“Il Pd come dovrebbe essere”
È lo stesso magma, confuso e creativo ai limiti del paradosso, di una spinta verso sinistra, senza mai nominare Bonaccini. Santori non fa mai un endorsement chiaro, anzi è attento a non farsi risucchiare dal gorgo partitico, dal linguaggio delle sigle e degli schieramenti, dal percorso “costituente” del Pd, da gestire con cautela e con i tempi giusti. Però è chiaro che lo stesso futuro del movimento è legato alla vittoria della sinistra in Emilia, a maggior ragione adesso che è cambiato il senso stesso di questa campagna elettorale, in cui sembrano scomparsi i candidati, con i loro volti e i loro programmi, dietro il grande conflitto tra “bullismo” e “politica gentile”. Forse ha ragione lui: “Non è Mattia Santori – ci dice – che ha creato le sardine, ma l’energia che sta arrivando, e questa è una prima vittoria perché ha mutato il clima politico in Italia”. E si capisce questa prudenza, parlando con i più giovani. In tanti, davvero tanti, ti spiegano che sono contro Salvini, però guai se le sardine si fanno inscatolare in uno dei contenitori esistenti. O se si fanno omologare, diventando anch’esse un contenitore come quelli esistenti. È una spinta che vive di questa spontaneità, o magari di questa illusione..
Energia, sentimento, prima ancora che struttura o prospettiva è questo la piazza bolognese a una settimana dal voto. Piazza preoccupata, tesa, dove in parecchi chiedono ai giornalisti previsioni, sondaggi. Piazza soprattutto di mezza età, di famiglie e passeggini, informata, molto informata, che legge i giornali e guarda la tv. Ci parli e ti accorgi che il grosso è quel famoso mondo della sinistra che, in questi anni, si è sconnesso sentimentalmente, per le sue divisioni, l’arrocco nel Palazzo, il suo snaturamento, l’idea che, in fondo, la partecipazione era superflua nell’era del leaderismo. Ecco un capannello. Mara, 69 anni, dice: “Si guardi attorno. Le facce sono quelle invecchiate della sinistra di una volta, c’è anche tanta nostalgia, io ho sempre votato sinistra. Mi dica lei: Bonaccini che la fa? Sono preoccupata”. Accanto, Anselmo uno dei tanti pugliesi che da una vita lavora a Bologna: “Io non ho mai avuto niente contro i partiti, anzi, ma poi… Gli errori che hanno fatto. Questi ragazzi hanno avuto il merito di risvegliare la politica. Questa piazza è un po’ come dovrebbe essere il Pd”. È tutto così, la novità che riaccende un sentire antico. Di sinistra, al netto della prudenza semantica.

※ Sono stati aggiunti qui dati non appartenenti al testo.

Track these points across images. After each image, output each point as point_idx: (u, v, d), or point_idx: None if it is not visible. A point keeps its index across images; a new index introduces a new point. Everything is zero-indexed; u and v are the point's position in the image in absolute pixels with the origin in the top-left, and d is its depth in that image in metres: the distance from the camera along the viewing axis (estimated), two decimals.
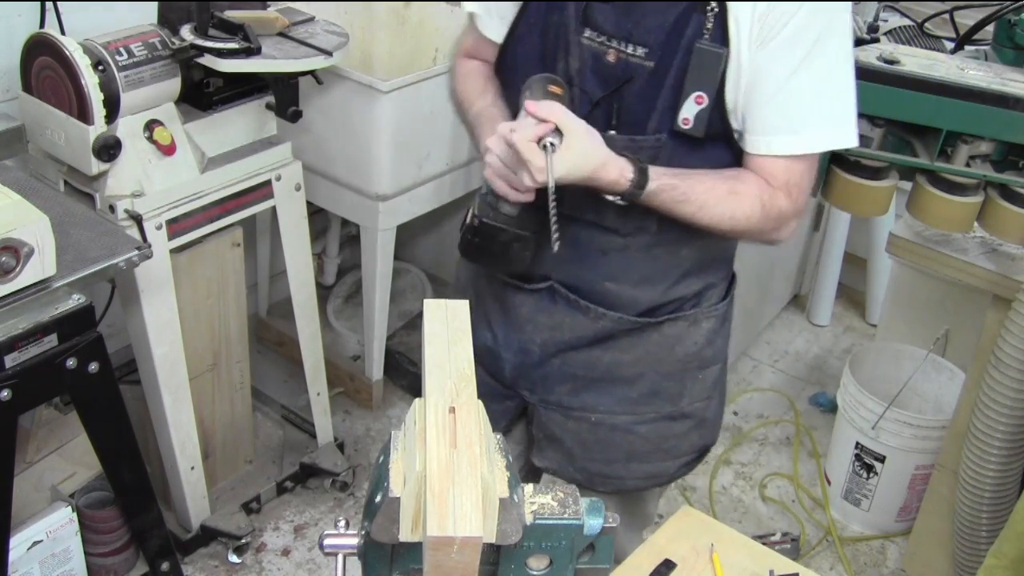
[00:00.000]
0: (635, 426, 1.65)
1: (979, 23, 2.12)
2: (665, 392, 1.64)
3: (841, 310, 3.73)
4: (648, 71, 1.39)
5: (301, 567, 2.56)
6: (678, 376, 1.63)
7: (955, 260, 2.16)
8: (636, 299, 1.56)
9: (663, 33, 1.37)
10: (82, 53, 1.94)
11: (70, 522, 2.10)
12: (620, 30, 1.40)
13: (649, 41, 1.39)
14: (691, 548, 1.51)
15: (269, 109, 2.30)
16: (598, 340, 1.59)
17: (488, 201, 1.44)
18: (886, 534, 2.81)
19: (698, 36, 1.35)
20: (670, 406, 1.65)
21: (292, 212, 2.44)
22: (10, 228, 1.63)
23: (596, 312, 1.55)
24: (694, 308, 1.59)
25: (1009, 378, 1.98)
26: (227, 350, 2.51)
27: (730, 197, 1.41)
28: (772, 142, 1.40)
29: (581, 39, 1.43)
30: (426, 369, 0.99)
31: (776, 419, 3.21)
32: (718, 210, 1.41)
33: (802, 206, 1.46)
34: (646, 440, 1.66)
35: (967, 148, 1.86)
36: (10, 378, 1.70)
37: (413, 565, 0.95)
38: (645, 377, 1.62)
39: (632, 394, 1.63)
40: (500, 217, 1.43)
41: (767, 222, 1.43)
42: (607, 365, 1.61)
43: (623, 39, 1.40)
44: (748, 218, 1.42)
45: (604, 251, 1.51)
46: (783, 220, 1.45)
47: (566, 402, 1.65)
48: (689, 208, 1.40)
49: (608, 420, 1.64)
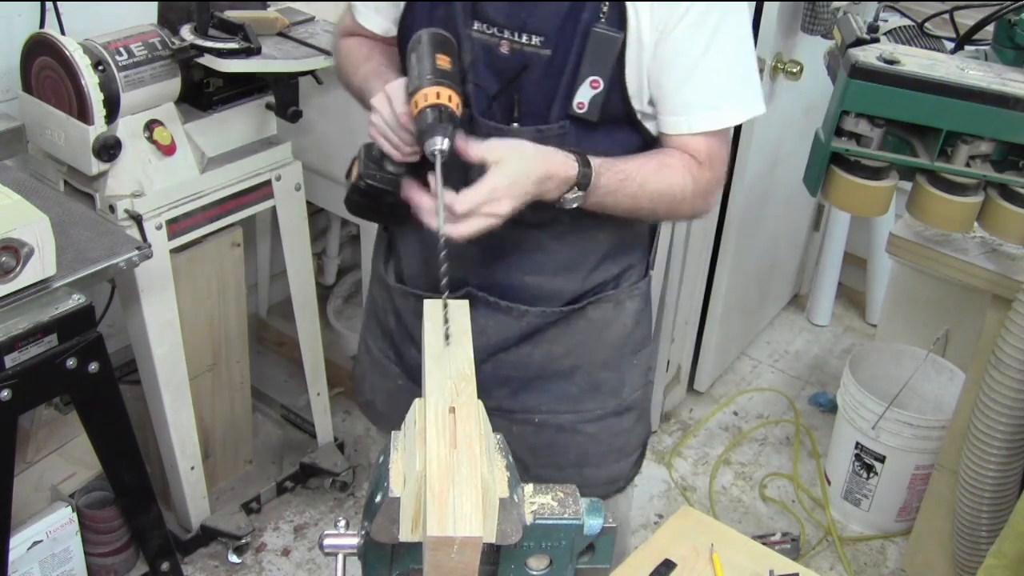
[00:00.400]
0: (581, 425, 1.62)
1: (979, 23, 2.12)
2: (605, 384, 1.62)
3: (841, 310, 3.73)
4: (545, 59, 1.38)
5: (301, 567, 2.56)
6: (614, 364, 1.62)
7: (955, 260, 2.16)
8: (558, 289, 1.54)
9: (559, 20, 1.36)
10: (82, 53, 1.94)
11: (70, 522, 2.10)
12: (513, 20, 1.38)
13: (545, 29, 1.37)
14: (691, 548, 1.51)
15: (269, 109, 2.30)
16: (525, 337, 1.57)
17: (373, 157, 1.42)
18: (886, 534, 2.81)
19: (594, 21, 1.35)
20: (613, 399, 1.63)
21: (292, 212, 2.44)
22: (10, 228, 1.63)
23: (518, 310, 1.54)
24: (615, 289, 1.59)
25: (1009, 378, 1.98)
26: (227, 350, 2.51)
27: (663, 170, 1.42)
28: (692, 121, 1.42)
29: (471, 32, 1.41)
30: (426, 369, 0.99)
31: (776, 419, 3.21)
32: (656, 185, 1.41)
33: (723, 175, 1.49)
34: (596, 440, 1.64)
35: (967, 148, 1.86)
36: (10, 378, 1.70)
37: (413, 565, 0.95)
38: (581, 369, 1.60)
39: (572, 389, 1.61)
40: (386, 178, 1.41)
41: (697, 195, 1.45)
42: (540, 361, 1.58)
43: (516, 29, 1.38)
44: (683, 190, 1.43)
45: (519, 245, 1.50)
46: (710, 192, 1.48)
47: (506, 405, 1.61)
48: (631, 187, 1.40)
49: (553, 420, 1.62)
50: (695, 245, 2.90)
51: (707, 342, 3.17)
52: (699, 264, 2.96)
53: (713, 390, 3.30)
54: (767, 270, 3.41)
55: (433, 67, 1.31)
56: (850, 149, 1.88)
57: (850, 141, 1.88)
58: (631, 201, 1.42)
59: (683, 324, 3.04)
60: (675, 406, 3.20)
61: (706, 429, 3.15)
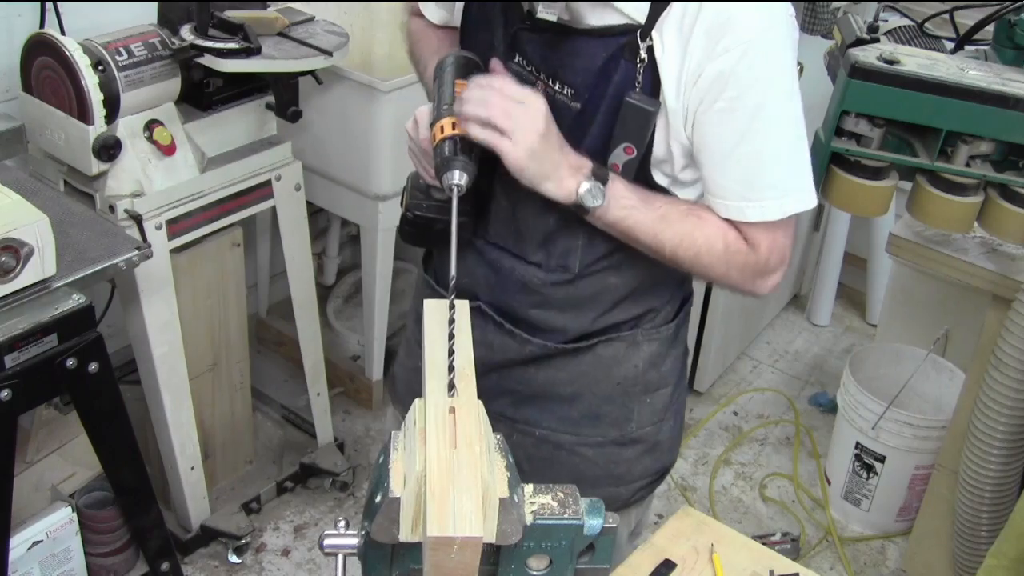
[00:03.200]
0: (580, 448, 1.56)
1: (979, 23, 2.12)
2: (608, 416, 1.54)
3: (841, 310, 3.73)
4: (575, 112, 1.31)
5: (301, 567, 2.56)
6: (620, 400, 1.53)
7: (955, 260, 2.16)
8: (564, 327, 1.46)
9: (591, 77, 1.29)
10: (82, 53, 1.94)
11: (70, 522, 2.10)
12: (547, 66, 1.32)
13: (576, 83, 1.30)
14: (691, 548, 1.51)
15: (269, 109, 2.30)
16: (528, 361, 1.51)
17: (419, 186, 1.40)
18: (886, 534, 2.81)
19: (627, 86, 1.27)
20: (616, 431, 1.56)
21: (292, 212, 2.44)
22: (10, 228, 1.63)
23: (521, 338, 1.48)
24: (632, 329, 1.49)
25: (1009, 378, 1.98)
26: (227, 350, 2.51)
27: (690, 216, 1.33)
28: (730, 208, 1.32)
29: (511, 64, 1.36)
30: (426, 369, 0.99)
31: (776, 419, 3.21)
32: (680, 226, 1.31)
33: (775, 262, 1.36)
34: (593, 464, 1.57)
35: (967, 148, 1.86)
36: (10, 378, 1.70)
37: (413, 565, 0.95)
38: (583, 398, 1.53)
39: (572, 414, 1.54)
40: (433, 206, 1.39)
41: (734, 265, 1.35)
42: (542, 383, 1.52)
43: (550, 75, 1.32)
44: (711, 247, 1.33)
45: (526, 283, 1.44)
46: (759, 273, 1.37)
47: (510, 414, 1.56)
48: (651, 213, 1.30)
49: (552, 437, 1.56)
50: None
51: (707, 342, 3.17)
52: None
53: (713, 390, 3.30)
54: None
55: (452, 96, 1.27)
56: (850, 149, 1.88)
57: (850, 141, 1.89)
58: (651, 229, 1.31)
59: None
60: None
61: (706, 429, 3.15)
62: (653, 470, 1.62)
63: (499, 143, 1.22)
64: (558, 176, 1.26)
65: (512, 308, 1.47)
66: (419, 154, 1.35)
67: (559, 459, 1.58)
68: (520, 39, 1.33)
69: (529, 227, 1.40)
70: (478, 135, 1.23)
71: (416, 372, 1.67)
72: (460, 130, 1.23)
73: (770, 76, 1.26)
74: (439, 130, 1.25)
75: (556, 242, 1.39)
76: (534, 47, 1.32)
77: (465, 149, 1.23)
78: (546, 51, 1.31)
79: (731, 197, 1.31)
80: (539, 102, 1.23)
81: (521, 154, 1.22)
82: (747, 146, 1.28)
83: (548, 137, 1.24)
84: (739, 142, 1.27)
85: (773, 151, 1.30)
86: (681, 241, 1.32)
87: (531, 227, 1.40)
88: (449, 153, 1.23)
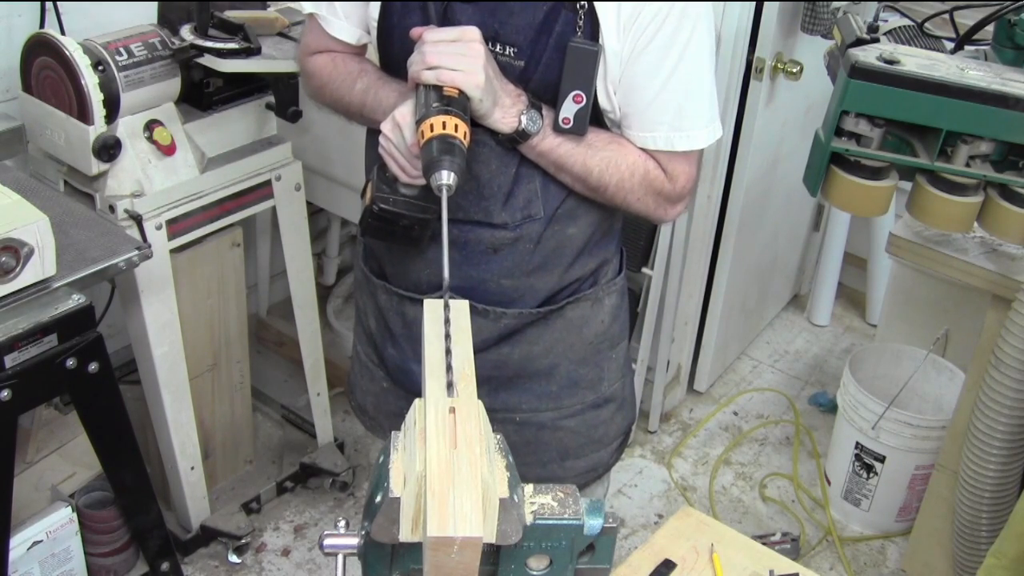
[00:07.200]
0: (561, 421, 1.63)
1: (979, 23, 2.12)
2: (584, 380, 1.63)
3: (841, 310, 3.73)
4: (518, 70, 1.38)
5: (301, 567, 2.56)
6: (592, 360, 1.62)
7: (955, 260, 2.16)
8: (534, 289, 1.54)
9: (532, 31, 1.36)
10: (82, 53, 1.94)
11: (70, 522, 2.10)
12: (486, 30, 1.36)
13: (518, 40, 1.37)
14: (691, 548, 1.51)
15: (269, 109, 2.31)
16: (503, 338, 1.56)
17: (386, 180, 1.40)
18: (886, 534, 2.81)
19: (569, 33, 1.35)
20: (592, 394, 1.64)
21: (292, 212, 2.44)
22: (10, 228, 1.64)
23: (495, 313, 1.53)
24: (592, 287, 1.59)
25: (1009, 378, 1.98)
26: (227, 350, 2.51)
27: (613, 143, 1.43)
28: (658, 139, 1.43)
29: None
30: (426, 369, 0.99)
31: (776, 419, 3.21)
32: (607, 153, 1.41)
33: (686, 191, 1.49)
34: (576, 434, 1.65)
35: (967, 148, 1.86)
36: (10, 378, 1.70)
37: (413, 565, 0.95)
38: (560, 367, 1.60)
39: (551, 387, 1.61)
40: (399, 202, 1.39)
41: (651, 191, 1.45)
42: (518, 361, 1.58)
43: (489, 39, 1.36)
44: (632, 173, 1.43)
45: (495, 248, 1.49)
46: (672, 201, 1.49)
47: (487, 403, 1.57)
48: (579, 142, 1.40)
49: (533, 419, 1.62)
50: (695, 245, 2.90)
51: (707, 342, 3.17)
52: (699, 264, 2.96)
53: (713, 390, 3.30)
54: (767, 270, 3.41)
55: (440, 95, 1.29)
56: (850, 149, 1.88)
57: (850, 141, 1.88)
58: (580, 155, 1.41)
59: (683, 324, 3.04)
60: (675, 406, 3.20)
61: (706, 429, 3.15)
62: (624, 427, 1.74)
63: (455, 78, 1.29)
64: (503, 104, 1.35)
65: (482, 283, 1.51)
66: (400, 153, 1.36)
67: (542, 439, 1.64)
68: (452, 11, 1.39)
69: (492, 188, 1.45)
70: (437, 80, 1.29)
71: (385, 393, 1.69)
72: (451, 130, 1.25)
73: (698, 11, 1.37)
74: (428, 128, 1.25)
75: (517, 195, 1.45)
76: (468, 16, 1.38)
77: (453, 150, 1.24)
78: (484, 16, 1.37)
79: (661, 129, 1.42)
80: (472, 32, 1.32)
81: (479, 80, 1.30)
82: (679, 78, 1.39)
83: (490, 64, 1.33)
84: (672, 75, 1.38)
85: (699, 82, 1.42)
86: (607, 167, 1.42)
87: (492, 187, 1.45)
88: (438, 153, 1.23)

C’è di tutto, anche i più giovani che sono venuti solo per il concerto. Lo dicono apertamente: “È un evento, è gratuito, sono venuto per una birra e ascoltare musica”. E c’è anche tanto Pd. Stefano Caliandro, capogruppo uscente in regione, saluta, parla con parecchi: “Nuotiamo tutti nello stesso mare, e nella stessa direzione. Abbiamo il dovere di contaminarci”. Già, contaminazione, processo che in fondo è già in atto, almeno qui in Emilia, perché in questa storia (e in questa piazza) c’è una specificità emiliana, fatta di civismo, consapevolezza, partecipazione, anticorpi capaci di attivarsi. Guardate che fa impressione, in questi tempi di passioni tristi e parole estreme. Alla fine della giornata la parola “Salvini” è rimasta innominata, sul palco e dai protagonisti, come bersaglio e come interlocutore, segno è possibile spogliare i temi della personalizzazione e dal leaderismo. Ma è stata la più grande manifestazione di massa contro di lui. Forse anche per questo.